## BLOCCO DI TESTO
==============================

Si può pensare ad una situazione diversa? In senso astratto sì, ma temo che nessuna forza politica abbia voglia di intraprendere una strada del genere: in fondo una dirigenza asservita (in tutti i sensi) al potere politico fa comodo prima di tutto alla stessa classe politica, e forse anche alla dirigenza pubblica: avendo “santi in paradiso” si può tranquillamente vivacchiare senza grandi ansie. Insomma, una dirigenza autonoma, competente e lontana dalle appartenenze politiche non fa parte dell’orizzonte culturale della politica italiana. E forse non fa parte neppure del background mentale degli stessi dirigenti.
E’ sconfortante dirlo, ma è cosi.
Comunque, per mera esercitazione accademica, si possono immaginare i seguenti interventi finalizzati a irrobustire sul piano culturale e professionale (oltre che etica) la dirigenza pubblica in Italia:
– Reclutamento dei dirigenti affidato esclusivamente ad un’agenzia pubblica indipendente (Scuola Nazionale di Amministrazione?) che attraverso corsi-concorsi individui – per quanto possibile – i migliori candidati. In ogni caso non può essere l’Amministrazione che ha bisogno di dirigenti a selezionare i dirigenti medesimi: l’Amministrazione deve definire il profilo professionale dei dirigenti da reclutare, le capacità e le competenze da verificare, le mansioni e compiti da svolgere. Sarà poi l’agenzia indipendente a provvedere a tutte le operazioni inerenti il reclutamento e la selezione.
– Abrogazione dei commi 5/bis e 6 del D.Lgs 165/2001 senza alcuna possibilità di stabilizzazione per coloro che hanno fruito di tale dispositivo: gli interessati possono partecipare ai concorsi come tutti gli altri candidati.
– Formazione continua obbligatoria dei dirigenti regolata per legge, anche attraverso forme di crediti, come già avviene per la dirigenza medica.

==============================

## CONSEGNE DELL'ESERCIZIO
**1.** Stampa dal testo sulla dirigenza pubblica il passo che va da "Comunque, per mera" fino a "e la selezione." compreso.
**2.** Scrivi il seguito del testo sulla dirigenza pubblica, riprendendo dopo la sua ultima frase.

## DATI RIPORTATI

==============================

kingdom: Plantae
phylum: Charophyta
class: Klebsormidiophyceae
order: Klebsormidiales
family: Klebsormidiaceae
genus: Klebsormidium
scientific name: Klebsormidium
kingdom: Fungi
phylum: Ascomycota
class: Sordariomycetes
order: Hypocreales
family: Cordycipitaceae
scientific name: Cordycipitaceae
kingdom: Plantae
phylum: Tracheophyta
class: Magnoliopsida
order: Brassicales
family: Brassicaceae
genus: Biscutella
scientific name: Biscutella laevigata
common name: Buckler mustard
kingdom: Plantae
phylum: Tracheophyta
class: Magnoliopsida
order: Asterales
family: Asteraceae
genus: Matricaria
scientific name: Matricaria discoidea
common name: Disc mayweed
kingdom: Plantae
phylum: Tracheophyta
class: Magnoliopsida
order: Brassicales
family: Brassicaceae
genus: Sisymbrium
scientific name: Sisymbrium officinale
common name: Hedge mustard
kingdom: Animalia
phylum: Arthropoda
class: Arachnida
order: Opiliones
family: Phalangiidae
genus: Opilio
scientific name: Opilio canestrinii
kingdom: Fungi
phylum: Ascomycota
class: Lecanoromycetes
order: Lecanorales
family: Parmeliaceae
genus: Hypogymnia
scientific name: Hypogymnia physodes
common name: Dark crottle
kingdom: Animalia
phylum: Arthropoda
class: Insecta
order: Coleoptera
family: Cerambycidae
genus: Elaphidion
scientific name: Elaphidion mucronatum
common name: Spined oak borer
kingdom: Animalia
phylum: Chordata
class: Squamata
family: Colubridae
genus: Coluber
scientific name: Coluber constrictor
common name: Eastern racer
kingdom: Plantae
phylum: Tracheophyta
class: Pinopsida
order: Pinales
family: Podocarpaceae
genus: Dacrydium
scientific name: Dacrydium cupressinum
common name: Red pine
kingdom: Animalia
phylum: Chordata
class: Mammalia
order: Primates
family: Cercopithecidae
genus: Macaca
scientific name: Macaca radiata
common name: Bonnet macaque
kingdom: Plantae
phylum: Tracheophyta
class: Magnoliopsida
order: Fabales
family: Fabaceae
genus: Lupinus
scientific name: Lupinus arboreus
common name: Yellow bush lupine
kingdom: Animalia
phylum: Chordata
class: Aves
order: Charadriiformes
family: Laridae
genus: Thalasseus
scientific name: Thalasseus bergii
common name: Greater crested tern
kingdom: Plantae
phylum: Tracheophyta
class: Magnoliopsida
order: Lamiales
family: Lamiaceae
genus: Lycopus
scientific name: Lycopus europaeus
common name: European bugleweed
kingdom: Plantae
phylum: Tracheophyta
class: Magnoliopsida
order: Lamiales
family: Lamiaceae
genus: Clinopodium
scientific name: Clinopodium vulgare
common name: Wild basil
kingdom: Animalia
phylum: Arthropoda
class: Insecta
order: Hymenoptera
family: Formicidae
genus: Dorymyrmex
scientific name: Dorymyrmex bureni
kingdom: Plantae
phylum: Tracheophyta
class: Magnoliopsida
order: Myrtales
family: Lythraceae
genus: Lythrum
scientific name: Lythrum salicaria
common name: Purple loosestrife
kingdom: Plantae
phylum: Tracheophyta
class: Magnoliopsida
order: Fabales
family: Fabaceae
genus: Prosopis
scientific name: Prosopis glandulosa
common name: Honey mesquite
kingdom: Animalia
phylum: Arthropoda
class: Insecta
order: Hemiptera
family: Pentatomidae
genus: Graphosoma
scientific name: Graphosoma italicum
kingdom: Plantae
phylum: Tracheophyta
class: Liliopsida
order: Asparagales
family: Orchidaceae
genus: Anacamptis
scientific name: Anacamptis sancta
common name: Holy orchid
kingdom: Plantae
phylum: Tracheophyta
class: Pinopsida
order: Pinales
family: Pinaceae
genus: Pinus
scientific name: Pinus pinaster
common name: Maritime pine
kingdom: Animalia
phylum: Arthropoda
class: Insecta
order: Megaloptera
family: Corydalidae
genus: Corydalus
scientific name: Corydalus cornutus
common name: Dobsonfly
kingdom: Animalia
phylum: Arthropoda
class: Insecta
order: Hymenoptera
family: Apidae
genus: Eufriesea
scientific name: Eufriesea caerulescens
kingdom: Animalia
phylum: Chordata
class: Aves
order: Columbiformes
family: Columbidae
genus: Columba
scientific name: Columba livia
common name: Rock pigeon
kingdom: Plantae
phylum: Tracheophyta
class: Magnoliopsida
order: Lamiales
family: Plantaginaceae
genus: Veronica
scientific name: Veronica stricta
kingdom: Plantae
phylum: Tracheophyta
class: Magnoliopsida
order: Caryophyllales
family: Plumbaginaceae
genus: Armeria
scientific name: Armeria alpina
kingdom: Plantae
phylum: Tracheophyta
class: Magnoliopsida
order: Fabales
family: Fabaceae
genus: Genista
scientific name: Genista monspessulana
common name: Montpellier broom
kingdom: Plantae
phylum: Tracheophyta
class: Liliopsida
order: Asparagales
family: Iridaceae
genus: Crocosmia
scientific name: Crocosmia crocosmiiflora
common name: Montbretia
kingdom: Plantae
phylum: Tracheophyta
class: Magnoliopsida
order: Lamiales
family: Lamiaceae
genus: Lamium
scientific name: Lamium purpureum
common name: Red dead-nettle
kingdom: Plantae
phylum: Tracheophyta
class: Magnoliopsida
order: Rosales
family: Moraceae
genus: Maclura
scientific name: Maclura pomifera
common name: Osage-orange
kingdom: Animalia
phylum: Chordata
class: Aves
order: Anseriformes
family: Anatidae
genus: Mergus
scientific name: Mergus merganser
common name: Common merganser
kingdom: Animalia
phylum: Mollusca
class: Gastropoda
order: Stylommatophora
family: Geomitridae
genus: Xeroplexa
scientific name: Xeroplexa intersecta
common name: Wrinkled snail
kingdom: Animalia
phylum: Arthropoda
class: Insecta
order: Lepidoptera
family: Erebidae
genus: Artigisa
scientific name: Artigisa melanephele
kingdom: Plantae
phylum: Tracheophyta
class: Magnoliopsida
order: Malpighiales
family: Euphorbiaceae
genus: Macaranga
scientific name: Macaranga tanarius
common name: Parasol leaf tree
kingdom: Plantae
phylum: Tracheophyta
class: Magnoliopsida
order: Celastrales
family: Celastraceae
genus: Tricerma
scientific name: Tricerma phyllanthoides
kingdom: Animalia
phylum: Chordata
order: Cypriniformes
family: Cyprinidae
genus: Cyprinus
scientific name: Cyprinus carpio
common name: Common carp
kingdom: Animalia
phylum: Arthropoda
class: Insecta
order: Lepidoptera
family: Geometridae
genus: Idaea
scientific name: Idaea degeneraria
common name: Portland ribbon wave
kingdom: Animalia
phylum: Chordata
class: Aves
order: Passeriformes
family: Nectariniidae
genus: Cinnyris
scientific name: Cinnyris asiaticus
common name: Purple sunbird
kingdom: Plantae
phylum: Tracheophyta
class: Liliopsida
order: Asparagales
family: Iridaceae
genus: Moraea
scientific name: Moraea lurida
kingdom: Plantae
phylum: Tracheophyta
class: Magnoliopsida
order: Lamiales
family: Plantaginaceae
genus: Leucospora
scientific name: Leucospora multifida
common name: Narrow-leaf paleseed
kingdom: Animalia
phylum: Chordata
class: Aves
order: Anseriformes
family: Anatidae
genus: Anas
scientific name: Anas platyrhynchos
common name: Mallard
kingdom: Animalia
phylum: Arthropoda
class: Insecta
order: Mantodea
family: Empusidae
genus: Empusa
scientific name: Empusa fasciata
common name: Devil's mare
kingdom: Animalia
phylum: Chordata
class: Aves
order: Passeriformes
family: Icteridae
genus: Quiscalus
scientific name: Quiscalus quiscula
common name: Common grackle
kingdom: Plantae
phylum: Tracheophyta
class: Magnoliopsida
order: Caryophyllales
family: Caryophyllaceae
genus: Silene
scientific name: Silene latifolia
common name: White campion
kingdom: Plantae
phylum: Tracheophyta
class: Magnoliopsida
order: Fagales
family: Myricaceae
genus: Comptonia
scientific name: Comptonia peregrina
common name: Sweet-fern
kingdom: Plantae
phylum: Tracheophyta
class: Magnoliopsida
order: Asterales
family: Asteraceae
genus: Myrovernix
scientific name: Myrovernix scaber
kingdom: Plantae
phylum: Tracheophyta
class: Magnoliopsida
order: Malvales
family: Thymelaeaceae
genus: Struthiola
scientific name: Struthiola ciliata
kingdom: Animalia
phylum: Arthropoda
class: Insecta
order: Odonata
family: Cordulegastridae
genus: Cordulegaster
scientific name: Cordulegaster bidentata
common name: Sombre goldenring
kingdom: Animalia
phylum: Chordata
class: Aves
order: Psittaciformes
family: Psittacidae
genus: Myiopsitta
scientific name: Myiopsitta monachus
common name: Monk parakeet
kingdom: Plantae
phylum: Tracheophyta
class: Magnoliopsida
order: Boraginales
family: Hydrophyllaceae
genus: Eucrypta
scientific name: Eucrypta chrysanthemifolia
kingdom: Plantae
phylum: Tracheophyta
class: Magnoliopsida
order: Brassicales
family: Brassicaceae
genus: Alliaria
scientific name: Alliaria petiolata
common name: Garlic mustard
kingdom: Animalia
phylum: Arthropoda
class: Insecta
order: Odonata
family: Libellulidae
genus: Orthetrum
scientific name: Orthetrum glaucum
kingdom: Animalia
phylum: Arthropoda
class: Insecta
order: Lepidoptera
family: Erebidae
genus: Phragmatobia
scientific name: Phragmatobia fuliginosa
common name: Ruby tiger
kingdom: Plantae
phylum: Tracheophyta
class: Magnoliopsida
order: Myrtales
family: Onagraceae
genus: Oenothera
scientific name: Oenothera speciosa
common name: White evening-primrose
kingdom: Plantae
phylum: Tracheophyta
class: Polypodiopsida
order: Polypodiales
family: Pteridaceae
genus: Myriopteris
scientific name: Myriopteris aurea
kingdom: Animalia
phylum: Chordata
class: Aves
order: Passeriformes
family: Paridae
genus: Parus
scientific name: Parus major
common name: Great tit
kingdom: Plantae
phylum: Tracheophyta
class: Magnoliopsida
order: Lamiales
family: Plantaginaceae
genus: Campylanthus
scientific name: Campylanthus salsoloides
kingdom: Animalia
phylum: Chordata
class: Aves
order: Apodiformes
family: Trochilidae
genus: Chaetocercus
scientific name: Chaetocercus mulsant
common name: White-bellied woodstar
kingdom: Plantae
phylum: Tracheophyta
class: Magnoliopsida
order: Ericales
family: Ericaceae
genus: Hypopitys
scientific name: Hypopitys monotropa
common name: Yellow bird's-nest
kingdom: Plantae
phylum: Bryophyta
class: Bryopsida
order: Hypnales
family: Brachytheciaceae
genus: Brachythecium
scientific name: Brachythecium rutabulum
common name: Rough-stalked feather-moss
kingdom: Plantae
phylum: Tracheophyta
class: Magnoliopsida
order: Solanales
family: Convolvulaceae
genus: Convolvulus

==============================

## SOLUZIONI DELL'ESERCIZIO
**1.**
Comunque, per mera esercitazione accademica, si possono immaginare i seguenti interventi finalizzati a irrobustire sul piano culturale e professionale (oltre che etica) la dirigenza pubblica in Italia:
– Reclutamento dei dirigenti affidato esclusivamente ad un’agenzia pubblica indipendente (Scuola Nazionale di Amministrazione?) che attraverso corsi-concorsi individui – per quanto possibile – i migliori candidati. In ogni caso non può essere l’Amministrazione che ha bisogno di dirigenti a selezionare i dirigenti medesimi: l’Amministrazione deve definire il profilo professionale dei dirigenti da reclutare, le capacità e le competenze da verificare, le mansioni e compiti da svolgere. Sarà poi l’agenzia indipendente a provvedere a tutte le operazioni inerenti il reclutamento e la selezione.

**2.**
– Rotazione degli incarichi dirigenziali dopo 2 o 3 mandati (6-9 anni), e questo per evitare fenomeni di corruzione, oltre che per valorizzare tutte le professionalità presenti nella dirigenza.
– Valutazione dei dirigenti affidata ad un’agenzia esterna e condotta in modo meritocratico – per quanto possibile – sia sulla base di dati quantitativi (mole di lavoro svolto), sia in relazione agli effettivi obiettivi raggiunti e alle aree di criticità che invece permangono.
– Abolizione del Piano della Performance e definizione di obiettivi “contrattati” tra dirigente e direttore generale.
– Introduzione del “ruolo unico” dei dirigenti, ricomprendendo anche i dirigenti scolastici e rivedendo, se necessario. i parametri quantitativi delle istituzioni scolastiche. Il “se necessario” è in riferimento ad analoga analisi quantitativa da svolgere presso tutti gli uffici dirigenziali. Ad esempio, se uno dei parametri per avere la qualifica dirigenziale è costituito dal numero degli addetti assegnati al dirigente, questo dato deve valere per tutte le qualifiche dirigenziali, almeno come punto di riferimento.
Queste proposte possono apparire avveniristiche: in effetti lo sono. In un Paese normale probabilmente sarebbero già prassi. In Italia appare difficile pensarle attuabili. Lo sappiamo, ma il silenzio è sempre colpevole.